▶ _TRY IT_
What lines in the entries below contain the word "bold"? Copy all of them.

*** Opening SUPPLIED RECORDS ***

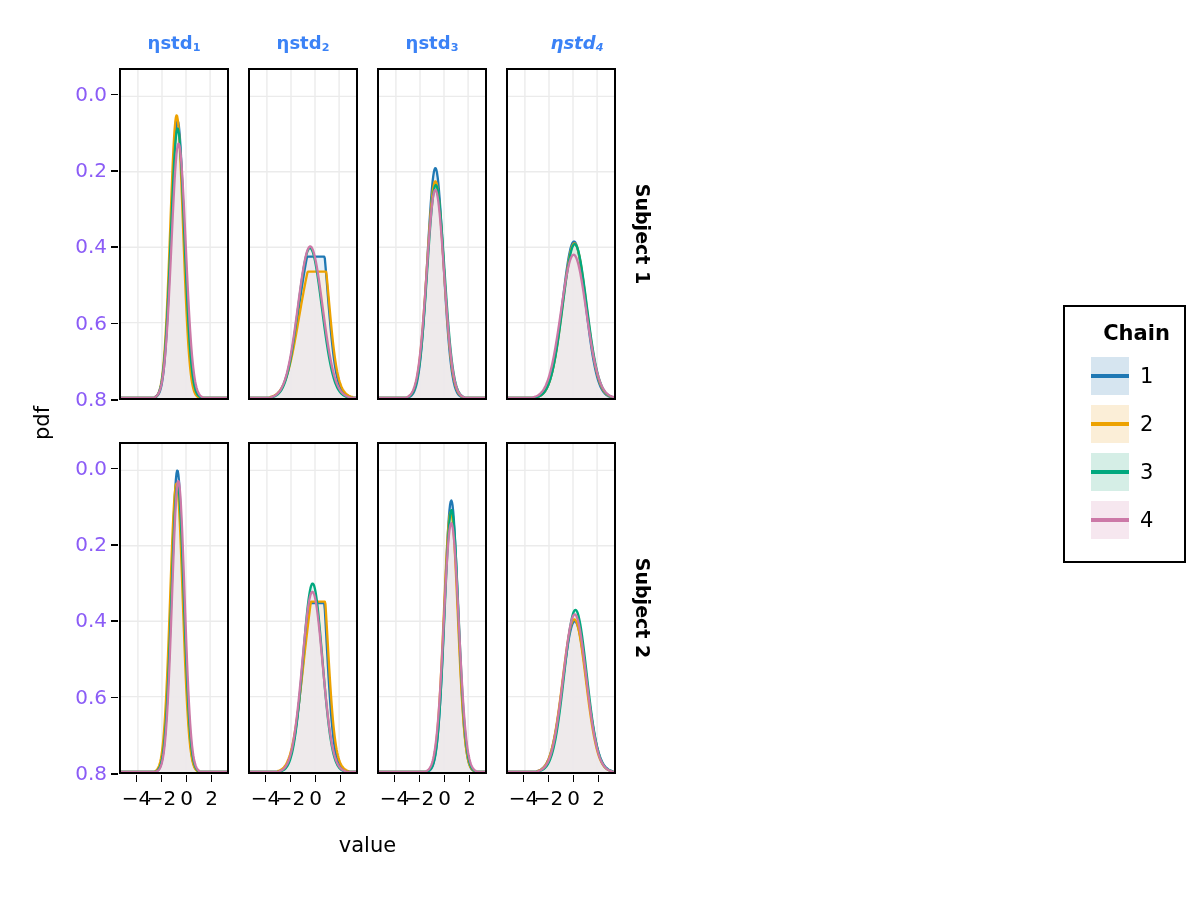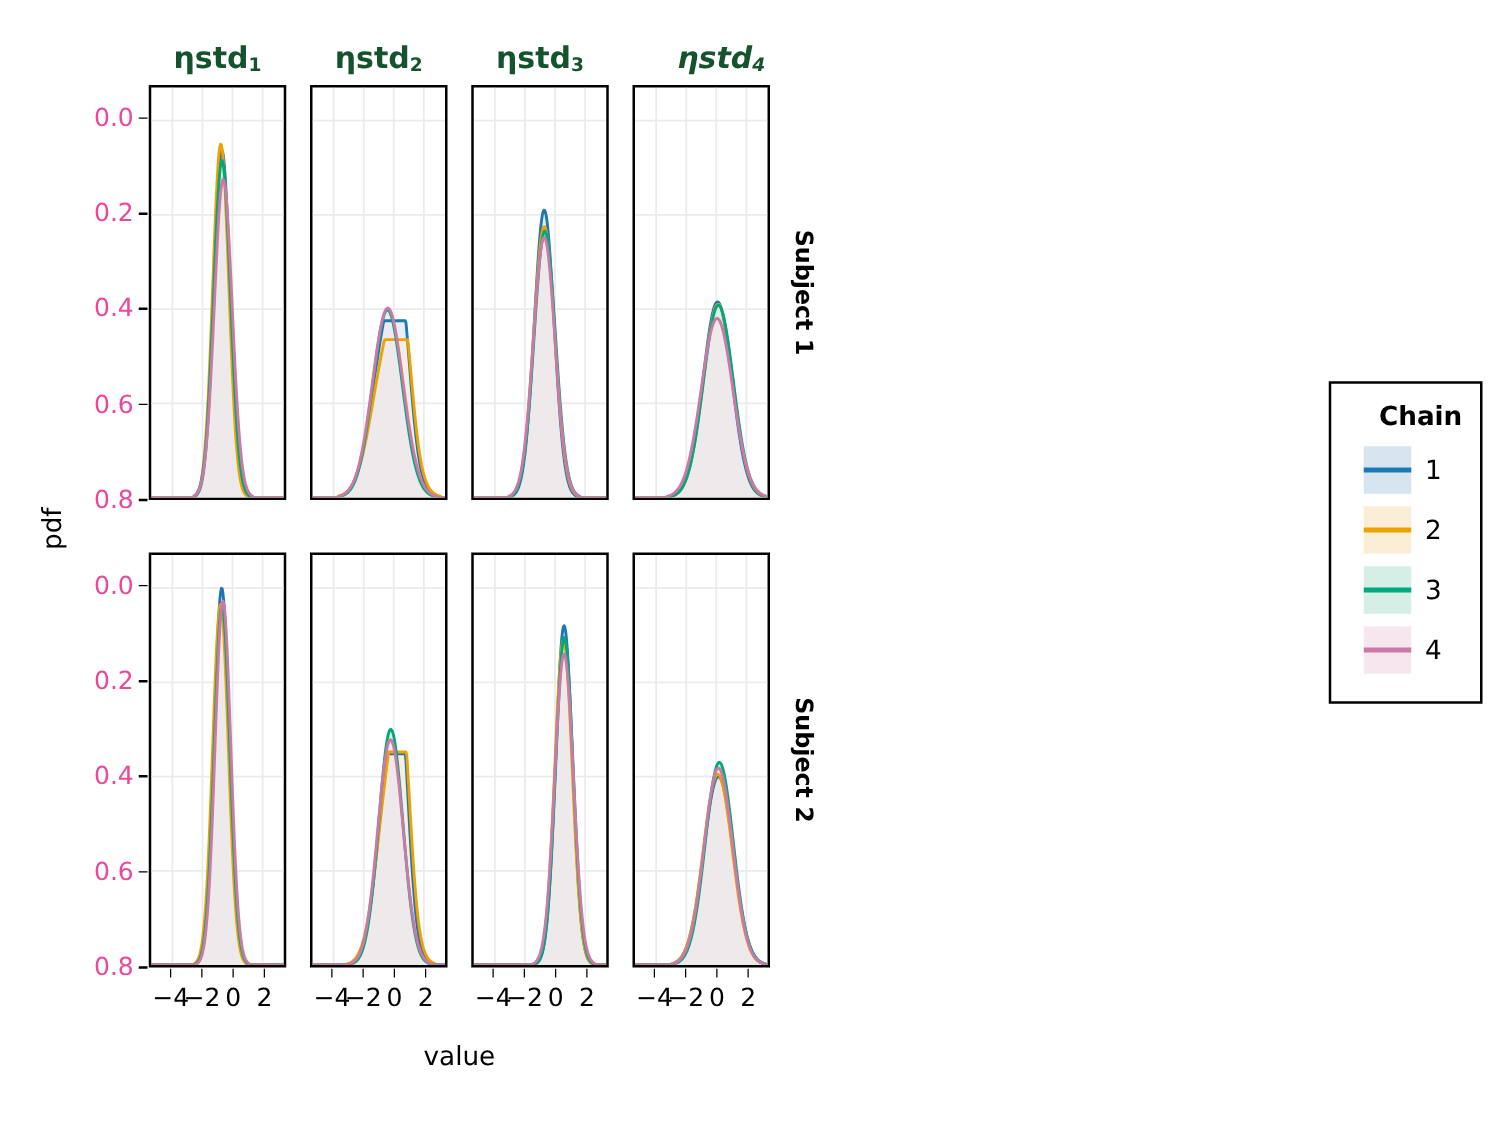--- a/index.html
+++ b/index.html
@@ -6,40 +6,40 @@
   body{
     width:1200px;height:900px;background:#ffffff;
     font-family:"DejaVu Sans","Liberation Sans",sans-serif;
     overflow:hidden;position:relative;
   }
   #root{position:absolute;inset:0;}
 
   
   .strip-top{
     position:absolute;text-align:center;
-    font-weight:bold;font-size:24px;color:#14532d;
+    font-weight:bold;font-size:18px;color:#3b82f6;
     white-space:nowrap;
   }
   .strip-right{
     position:absolute;
     font-weight:bold;font-size:19px;color:#000;
     white-space:nowrap;
     transform-origin:center center;
     display:flex;align-items:center;justify-content:center;
   }
   .panel{
     position:absolute;background:#ffffff;
     border:2px solid #000000;
     box-sizing:border-box;overflow:hidden;
   }
   .panel svg{display:block;}
 
   
   .ytick-label{
-    position:absolute;text-align:right;font-size:20px;color:#ec4899;
+    position:absolute;text-align:right;font-size:20px;color:#8b5cf6;
     white-space:nowrap;
   }
   .ytick-mark{position:absolute;background:#000;height:1.6px;width:7px;}
   .xtick-label{
     position:absolute;text-align:center;font-size:20px;color:#000;
     white-space:nowrap;
   }
   .xtick-mark{position:absolute;background:#000;width:1.6px;height:7px;}
 
   .axis-title-x{

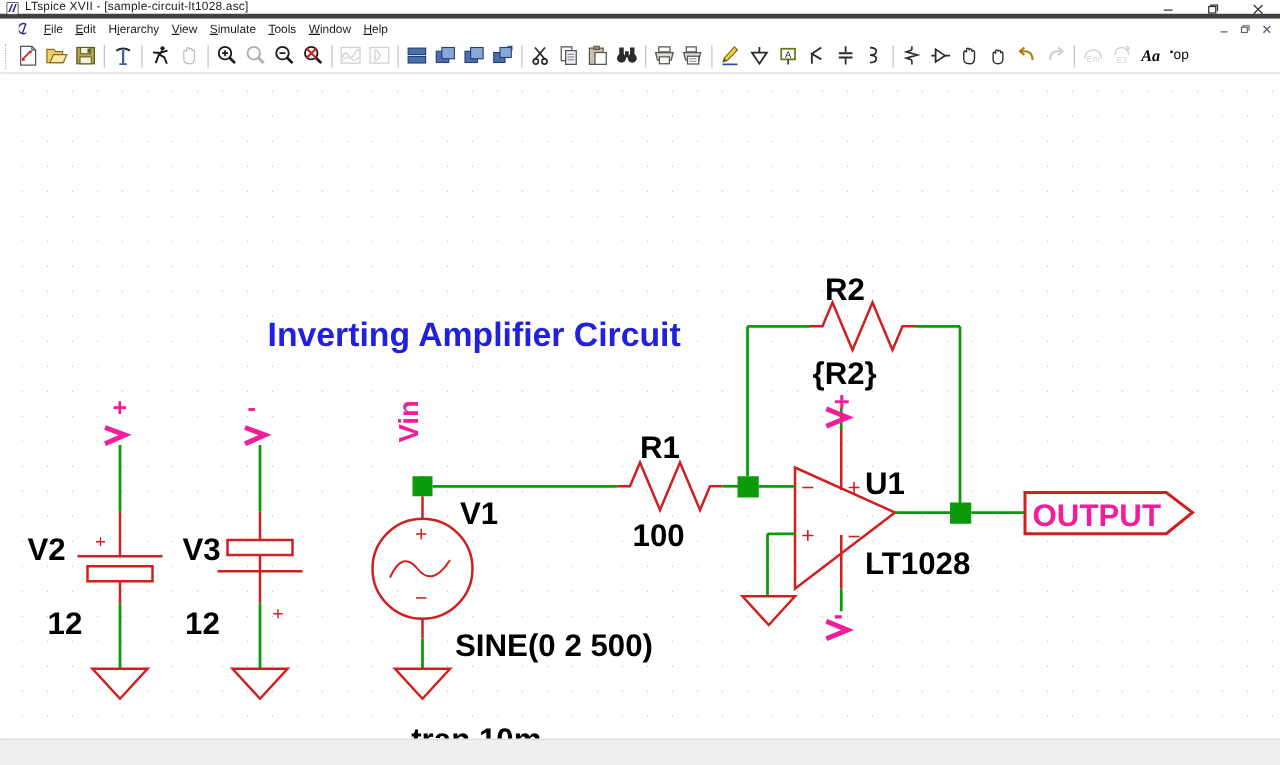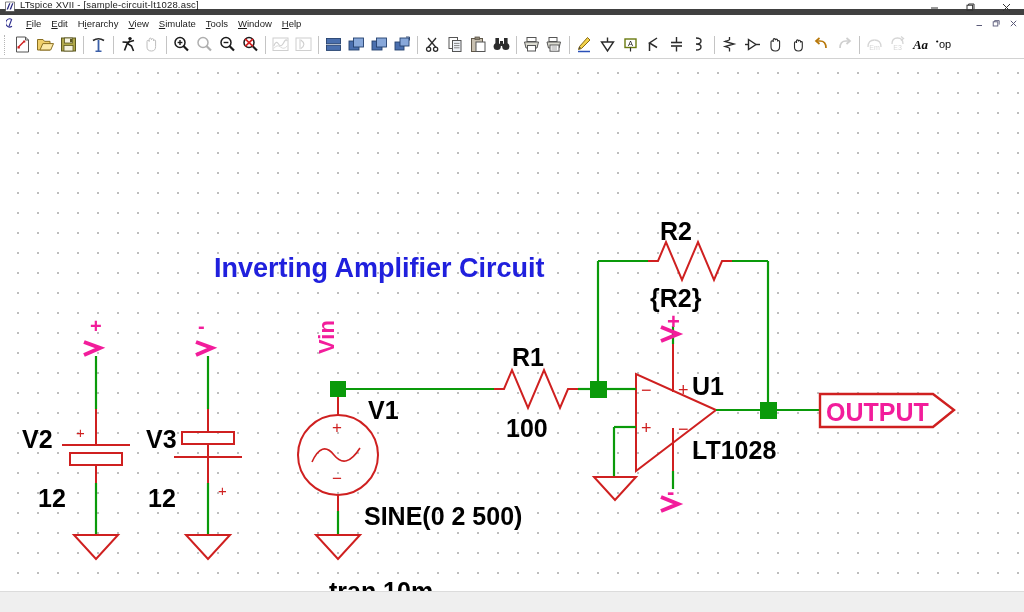--- a/index.html
+++ b/index.html
@@ -12,21 +12,21 @@
   }
 
   
   .titlebar {
     height: 15px;
     background: #ffffff;
     display: flex;
     align-items: center;
     padding-left: 4px;
     position: relative;
-    border-bottom: 6px solid #404040;
+    border-bottom: 4px solid #404040;
   }
   .tb-icon {
     width: 12px; height: 12px;
     margin-right: 4px;
     display: inline-block;
     position: relative;
     flex: 0 0 auto;
   }
   .tb-title {
     font-size: 9.5px;
@@ -48,21 +48,21 @@
     line-height: 1;
   }
   .win-btn svg { display:block; }
 
   
   .menubar {
     height: 16px;
     background: #ffffff;
     display: flex;
     align-items: center;
-    padding-left: 4px;
+    padding-left: 13px;
     position: relative;
   }
   .menu-sysicon {
     width: 15px; height: 14px;
     display:flex; align-items:center; justify-content:center;
     margin-right: 2px;
   }
   .menu-item {
     font-size: 9.5px;
     color: #1b1b1b;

*** Closing SUPPLIED RECORDS ***

▶ _TASK RESULT_
-    font-weight:bold;font-size:24px;color:#14532d;
+    font-weight:bold;font-size:18px;color:#3b82f6;
     font-weight:bold;font-size:19px;color:#000;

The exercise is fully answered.